Searching for range '2008-07-10-00-00-00 to 2008-07-10-23-59-59' using RangeQuery
Number of hits: 2
Hit: C:\projects\workspace\demo\filesToIndex\deron-foods.txt
Hit: C:\projects\workspace\demo\filesToIndex\nicole-foods.txt

Searching for range '2008-07-11-00-00-00 to 2008-07-11-23-59-59' using RangeQuery
Number of hits: 0

Searching for range '2008-07-10-00-00-00 to 2008-07-10-21-21-02' using RangeQuery
Number of hits: 1
Hit: C:\projects\workspace\demo\filesToIndex\deron-foods.txt

Searching for range '2008-07-10-00-00-00 to 2008-07-10-21-21-02' using RangeQuery
Number of hits: 0

Searching for '[2008-07-10-00-00-00 TO 2008-07-10-23-59-59]' using QueryParser
Type of query: ConstantScoreRangeQuery
Number of hits: 2
Hit: C:\projects\workspace\demo\filesToIndex\deron-foods.txt
Hit: C:\projects\workspace\demo\filesToIndex\nicole-foods.txt

Searching for '[2008-07-11-00-00-00 TO 2008-07-11-23-59-59]' using QueryParser
Type of query: ConstantScoreRangeQuery
Number of hits: 0

Searching for '[2008-07-10-00-00-00 TO 2008-07-10-21-21-02]' using QueryParser
Type of query: ConstantScoreRangeQuery
Number of hits: 1
Hit: C:\projects\workspace\demo\filesToIndex\deron-foods.txt

Searching for '{2008-07-10-00-00-00 TO 2008-07-10-21-21-02}' using QueryParser
Type of query: ConstantScoreRangeQuery
Number of hits: 0

At the top of the console output, we can see that the two files get indexed, and that the "last modified" times for these files are "2008-07-10-21-21-02" (for deron-foods.txt) and "2008-07-10-21-21-38" (for nicole-foods.txt).

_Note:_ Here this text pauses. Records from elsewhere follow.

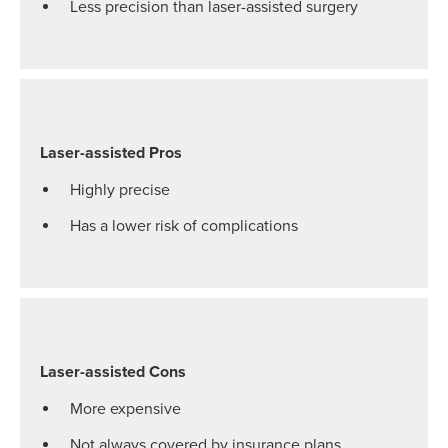
Less precision than laser-assisted surgery
Laser-assisted Pros
Highly precise
Has a lower risk of complications
Laser-assisted Cons
More expensive
Not always covered by insurance plans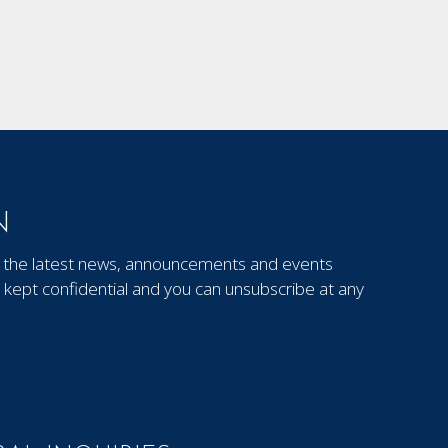
N
out the latest news, announcements and events
kept confidential and you can unsubscribe at any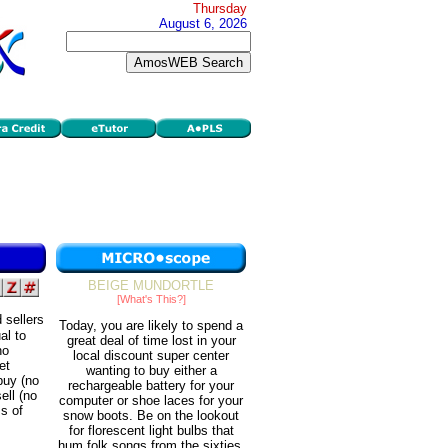
Thursday
August 6, 2026
BEIGE MUNDORTLE
[What's This?]
 sellers
Today, you are likely to spend a
al to
great deal of time lost in your
no
local discount super center
et
wanting to buy either a
 buy (no
rechargeable battery for your
ell (no
computer or shoe laces for your
ms of
snow boots. Be on the lookout
for florescent light bulbs that
hum folk songs from the sixties.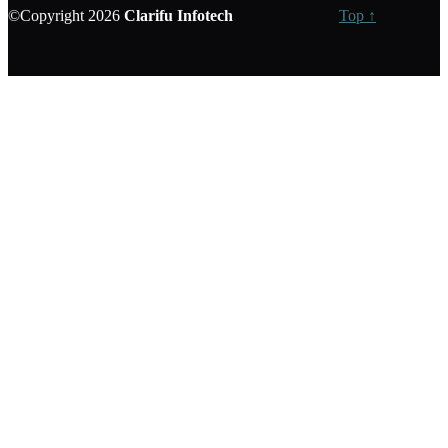
©Copyright 2026
Clarifu
Infotech
Top ↑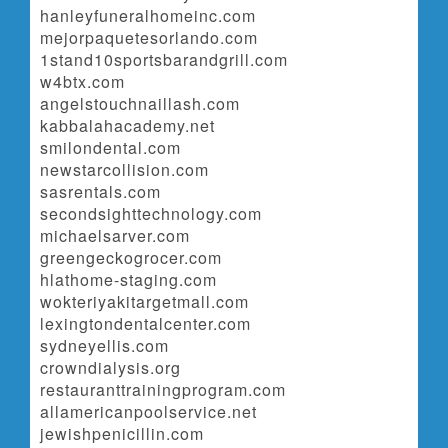
hanleyfuneralhomeinc.com
mejorpaquetesorlando.com
1stand10sportsbarandgrill.com
w4btx.com
angelstouchnaillash.com
kabbalahacademy.net
smilondental.com
newstarcollision.com
sasrentals.com
secondsighttechnology.com
michaelsarver.com
greengeckogrocer.com
hlathome-staging.com
wokteriyakitargetmall.com
lexingtondentalcenter.com
sydneyellis.com
crowndialysis.org
restauranttrainingprogram.com
allamericanpoolservice.net
jewishpenicillin.com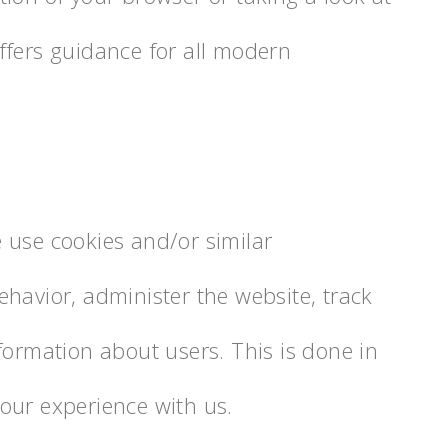
ffers guidance for all modern
 use cookies and/or similar
havior, administer the website, track
formation about users. This is done in
our experience with us.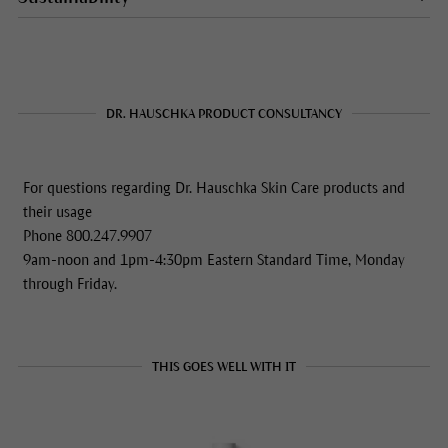
DR. HAUSCHKA PRODUCT CONSULTANCY
For questions regarding Dr. Hauschka Skin Care products and
their usage
Phone 800.247.9907
9am-noon and 1pm-4:30pm Eastern Standard Time, Monday
through Friday.
THIS GOES WELL WITH IT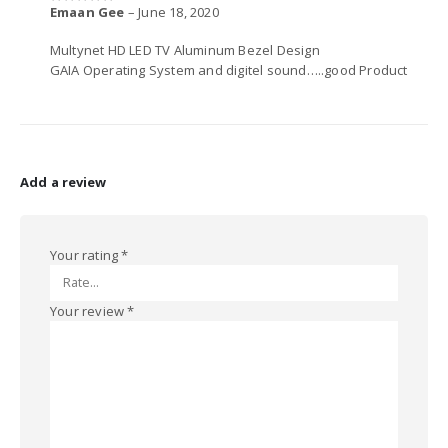
Emaan Gee
–
June 18, 2020
5
out of 5
Multynet HD LED TV Aluminum Bezel Design
GAIA Operating System and digitel sound…..good Product
Add a review
Your rating
*
Your review
*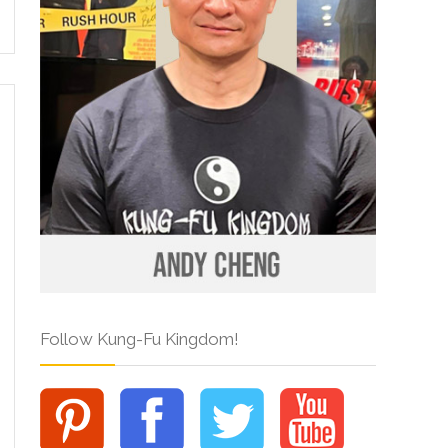
Follow Kung-Fu Kingdom!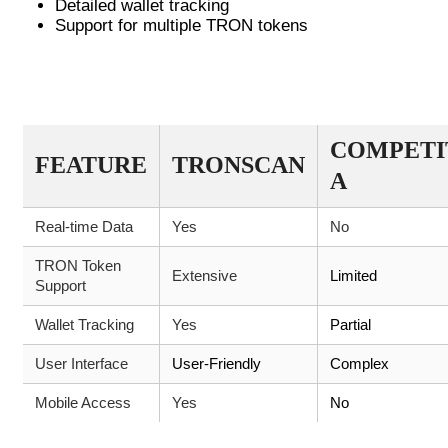
Detailed wallet tracking
Support for multiple TRON tokens
COMPARISON OF CRYPTO TRACKING
TOOLS
COMPETI
FEATURE
TRONSCAN
A
Real-time Data
Yes
No
TRON Token
Extensive
Limited
Support
Wallet Tracking
Yes
Partial
User Interface
User-Friendly
Complex
Mobile Access
Yes
No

In the first range query, we search for all files that were last modified on July 10th, 2008. This returns 2 hits since both files were last modified on this date. In the second range query, we search for all files that were last modified on July 11th, 2008. This returns 0 hits, since both documents were last modified on July 10th, 2008.

Next, we search in a range from 2008-07-10-00-00-00 to 2008-07-10-21-21-02, inclusively. Since deron-foods.txt was last modified at 2008-07-10-21-21-02 and the range query includes this value, we get one search hit. Following this, we search in a range from 2008-07-10-00-00-00 to 2008-07-10-21-21-02, exclusively. Since deron-foods.txt was last modified at 2008-07-10-21-21-02 and the range query doesn't include this value (since it is excluded), this search returns 0 hits.

After this, our next four searches show the equivalent searches performed using a QueryParser object. Notice that QueryParser's parse() method returns a ConstantScoreRangeQuery object rather than a RangeQuery object for each of these queries, as we can see from the console output for these queries.

Range queries are a great way to query across a range of values. They are probably most useful in terms of their ability to handle ranges of dates, although they can be used for other things such as file sizes and alphabetical ranges.